> **Exercise instructions**: If a record holds a picture, drop the picture and copy everything else exactly.

> **Data shown**:

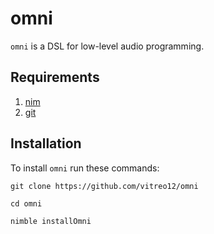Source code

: # **omni**

`omni` is a DSL for low-level audio programming.

## **Requirements**

1) [nim](https://nim-lang.org/)
2) [git](https://git-scm.com/)

## **Installation**

To install `omni` run these commands:

    git clone https://github.com/vitreo12/omni
    
    cd omni

    nimble installOmni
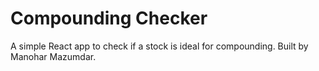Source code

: # Compounding Checker
A simple React app to check if a stock is ideal for compounding.
Built by Manohar Mazumdar.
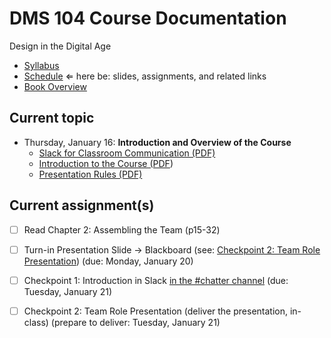 # DMS 104 Course Documentation
Design in the Digital Age

- [Syllabus](syllabus.md)
- [Schedule](schedule.md)  &lArr; here be: slides, assignments, and related links
- [Book Overview](book-overview.md)

## Current topic

- Thursday, January 16: **Introduction and Overview of the Course**
  - [Slack for Classroom Communication (PDF)](01-introduction/slack-for-classroom-communication.pdf)
  - [Introduction to the Course (PDF](01-introduction/introduction.pdf))
  - [Presentation Rules (PDF)](01-introduction/presentation-rules.pdf)

## Current assignment(s)

- [ ] Read Chapter 2: Assembling the Team (p15-32)
- [ ] Turn-in Presentation Slide &rarr; Blackboard (see: [Checkpoint 2: Team Role Presentation](checkpoint02-team-role-presentation/instructions.md)) (due: Monday, January 20)
- [ ] Checkpoint 1: Introduction in Slack [in the #chatter channel](https://app.slack.com/client/TS485SS6R/CS3PUNWFN) (due: Tuesday, January 21)
- [ ] Checkpoint 2: Team Role Presentation (deliver the presentation, in-class) (prepare to deliver: Tuesday, January 21)

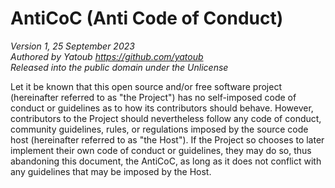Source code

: AntiCoC (Anti Code of Conduct)
==============================

_Version 1, 25 September 2023_  
_Authored by Yatoub <https://github.com/yatoub>_  
_Released into the public domain under the Unlicense_  

Let it be known that this open source and/or free software project (hereinafter referred to as "the Project") has no self-imposed code of conduct or guidelines as to how its contributors should behave. However, contributors to the Project should nevertheless follow any code of conduct, community guidelines, rules, or regulations imposed by the source code host (hereinafter referred to as "the Host"). If the Project so chooses to later implement their own code of conduct or guidelines, they may do so, thus abandoning this document, the AntiCoC, as long as it does not conflict with any guidelines that may be imposed by the Host.
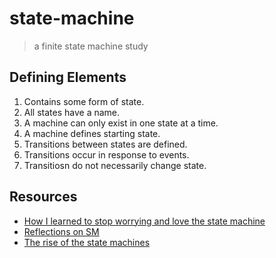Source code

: # state-machine

> a finite state machine study

## Defining Elements

1. Contains some form of state.
2. All states have a name.
3. A machine can only exist in one state at a time.
4. A machine defines starting state.
5. Transitions between states are defined.
6. Transitions occur in response to events.
7. Transitiosn do not necessarily change state.

## Resources

* [How I learned to stop worrying and love the state machine](http://raganwald.com/2018/02/23/forde.html)
* [Reflections on SM](http://raganwald.com/2018/03/03/reflections.html)
* [The rise of the state machines](https://www.smashingmagazine.com/2018/01/rise-state-machines/)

> **Task answer**:
Source code

: # **omni**

`omni` is a DSL for low-level audio programming.

## **Requirements**

1) [nim](https://nim-lang.org/)
2) [git](https://git-scm.com/)

## **Installation**

To install `omni` run these commands:

    git clone https://github.com/vitreo12/omni
    
    cd omni

    nimble installOmni
Source code

: # Compounding Checker
A simple React app to check if a stock is ideal for compounding.
Built by Manohar Mazumdar.
 # DMS 104 Course Documentation
Design in the Digital Age

- [Syllabus](syllabus.md)
- [Schedule](schedule.md)  &lArr; here be: slides, assignments, and related links
- [Book Overview](book-overview.md)

## Current topic

- Thursday, January 16: **Introduction and Overview of the Course**
  - [Slack for Classroom Communication (PDF)](01-introduction/slack-for-classroom-communication.pdf)
  - [Introduction to the Course (PDF](01-introduction/introduction.pdf))
  - [Presentation Rules (PDF)](01-introduction/presentation-rules.pdf)

## Current assignment(s)

- [ ] Read Chapter 2: Assembling the Team (p15-32)
- [ ] Turn-in Presentation Slide &rarr; Blackboard (see: [Checkpoint 2: Team Role Presentation](checkpoint02-team-role-presentation/instructions.md)) (due: Monday, January 20)
- [ ] Checkpoint 1: Introduction in Slack [in the #chatter channel](https://app.slack.com/client/TS485SS6R/CS3PUNWFN) (due: Tuesday, January 21)
- [ ] Checkpoint 2: Team Role Presentation (deliver the presentation, in-class) (prepare to deliver: Tuesday, January 21)

Source code

: AntiCoC (Anti Code of Conduct)
==============================

_Version 1, 25 September 2023_  
_Authored by Yatoub <https://github.com/yatoub>_  
_Released into the public domain under the Unlicense_  

Let it be known that this open source and/or free software project (hereinafter referred to as "the Project") has no self-imposed code of conduct or guidelines as to how its contributors should behave. However, contributors to the Project should nevertheless follow any code of conduct, community guidelines, rules, or regulations imposed by the source code host (hereinafter referred to as "the Host"). If the Project so chooses to later implement their own code of conduct or guidelines, they may do so, thus abandoning this document, the AntiCoC, as long as it does not conflict with any guidelines that may be imposed by the Host.
Source code

: # state-machine

> a finite state machine study

## Defining Elements

1. Contains some form of state.
2. All states have a name.
3. A machine can only exist in one state at a time.
4. A machine defines starting state.
5. Transitions between states are defined.
6. Transitions occur in response to events.
7. Transitiosn do not necessarily change state.

## Resources

* [How I learned to stop worrying and love the state machine](http://raganwald.com/2018/02/23/forde.html)
* [Reflections on SM](http://raganwald.com/2018/03/03/reflections.html)
* [The rise of the state machines](https://www.smashingmagazine.com/2018/01/rise-state-machines/)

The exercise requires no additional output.